Lloyd Evans Lloyd Evans

If you have teenage boys who loathe the very idea of theatre, send them to The Play That Goes Wrong

Plus: a new play set in south Wales that overuses Alan Bennett’s trick of forcing laughs by getting senior characters to swear

The Play That Goes Wrong. Photo: Alastair Muir 
issue 20 September 2014

It’s taken a while but here it is. The Play That Goes Wrong is like Noises Off, but simpler. Michael Frayn’s cumbersome backstage farce asked us to follow the actors’ personal stories as well as their on-stage foul-ups, and the surfeit of detail proved a bit of a brain-scrambler. This is a badly rehearsed thriller played by useless amateurs on a disintegrating set. Good clean knockabout.

Some of the background information is puzzling. The troupe calls itself the Cornley Polytechnic Drama Society even though polytechnics no longer exist. And their decision to put on a creaky 1920s murder mystery seems a little perverse. Aside from the booby-trapped props and collapsing furniture, they haven’t a clue how to bodge their way out of difficulties. This slightly mars the comic effect. A corpse has to be stretchered off and when the stretcher breaks, the actors abandon the corpse and remove the stretcher. Real actors would abandon the stretcher and remove the corpse. When a jammed door traps a player off-stage he delivers his lines as if he were on-stage. But why?

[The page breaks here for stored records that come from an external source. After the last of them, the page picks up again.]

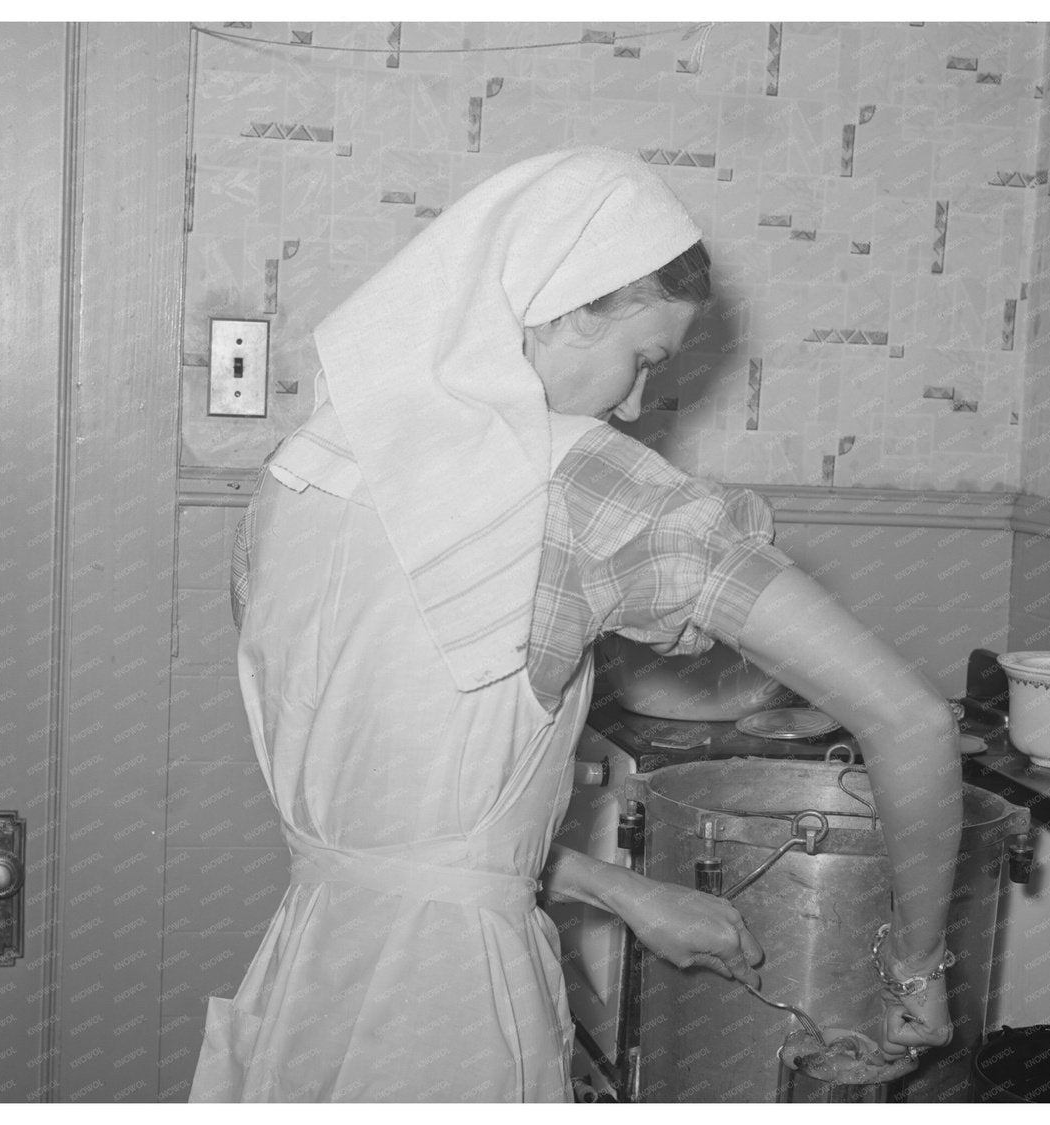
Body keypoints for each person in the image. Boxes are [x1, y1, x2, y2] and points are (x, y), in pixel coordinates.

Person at [188, 148, 962, 1102]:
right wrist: (916, 967)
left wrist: (624, 891)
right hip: (448, 1021)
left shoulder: (302, 471)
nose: (635, 407)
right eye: (642, 361)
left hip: (309, 982)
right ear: (563, 305)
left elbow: (411, 841)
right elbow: (912, 723)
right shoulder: (574, 482)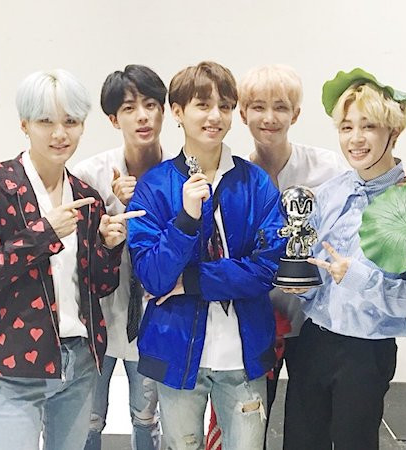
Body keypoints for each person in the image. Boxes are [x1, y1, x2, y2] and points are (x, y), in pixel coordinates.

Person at [0, 69, 142, 450]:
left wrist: (108, 247)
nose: (60, 134)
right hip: (17, 362)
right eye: (46, 121)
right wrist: (42, 235)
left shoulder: (86, 196)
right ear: (24, 124)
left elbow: (100, 286)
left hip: (81, 359)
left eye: (70, 122)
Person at [126, 60, 286, 449]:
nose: (215, 116)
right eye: (203, 105)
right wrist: (185, 220)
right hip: (176, 349)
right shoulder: (155, 186)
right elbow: (153, 277)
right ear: (177, 112)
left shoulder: (256, 183)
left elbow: (267, 269)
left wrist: (193, 281)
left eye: (225, 106)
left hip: (244, 352)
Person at [282, 68, 406, 450]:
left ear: (393, 131)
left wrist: (358, 277)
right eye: (346, 127)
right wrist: (300, 284)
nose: (355, 139)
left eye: (368, 126)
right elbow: (312, 268)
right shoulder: (330, 192)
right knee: (300, 442)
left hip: (366, 350)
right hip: (313, 339)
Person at [74, 64, 166, 450]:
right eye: (129, 108)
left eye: (150, 104)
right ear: (114, 119)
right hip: (99, 318)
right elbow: (73, 254)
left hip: (156, 318)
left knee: (146, 418)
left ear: (164, 110)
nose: (142, 116)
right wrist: (105, 229)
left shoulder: (180, 174)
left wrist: (145, 203)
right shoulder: (89, 175)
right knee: (88, 418)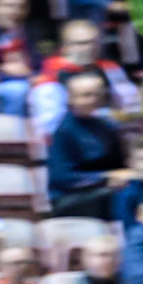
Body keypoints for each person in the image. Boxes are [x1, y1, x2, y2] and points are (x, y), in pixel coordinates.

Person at [48, 73, 133, 219]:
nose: (94, 100)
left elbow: (118, 164)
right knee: (125, 194)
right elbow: (62, 177)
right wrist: (104, 178)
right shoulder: (64, 132)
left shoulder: (105, 126)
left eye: (98, 95)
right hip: (71, 199)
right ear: (71, 99)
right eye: (86, 95)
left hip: (104, 190)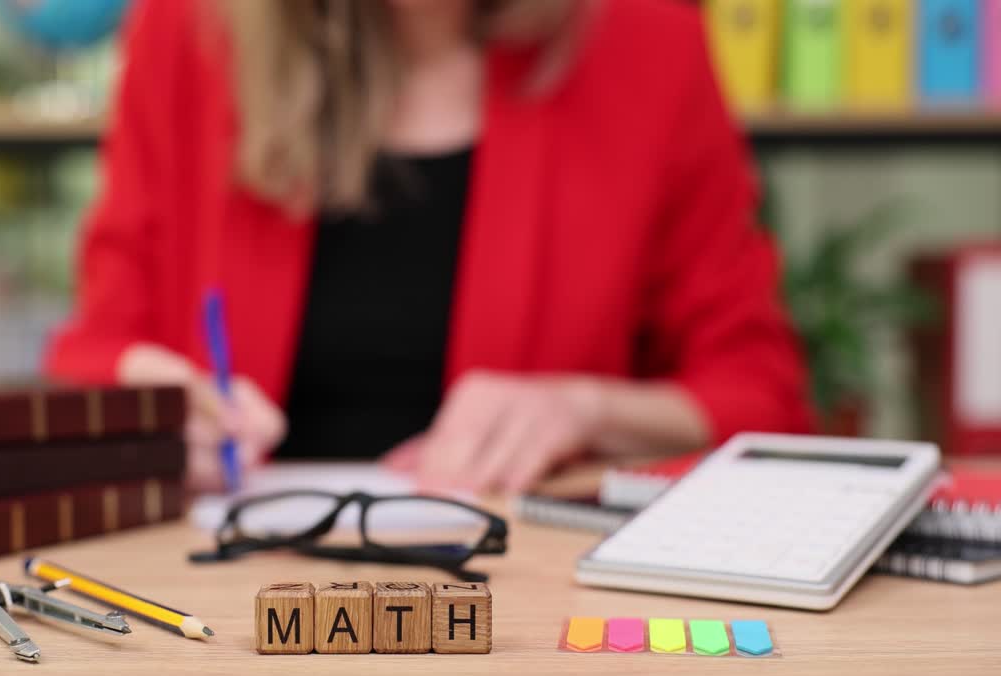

The show, written by two of the cast, suffers very slightly from the vice it sets out to mock: staginess. To impersonate a really bad actor takes a really good actor, and a few of these aren’t up to it. One stands out. Dave Hearn plays a chinless toff in the first half and a dim gardener in the second, and he brilliantly conveys the awkward and narcissistic self-consciousness of an amateur thesp who can barely contain his glee at having reached the West End.

At a guess, I’d say this show will do very nicely at the box office but my verdict is irrelevant because farces of this kind, like musicals, tend to be impervious to critical analysis.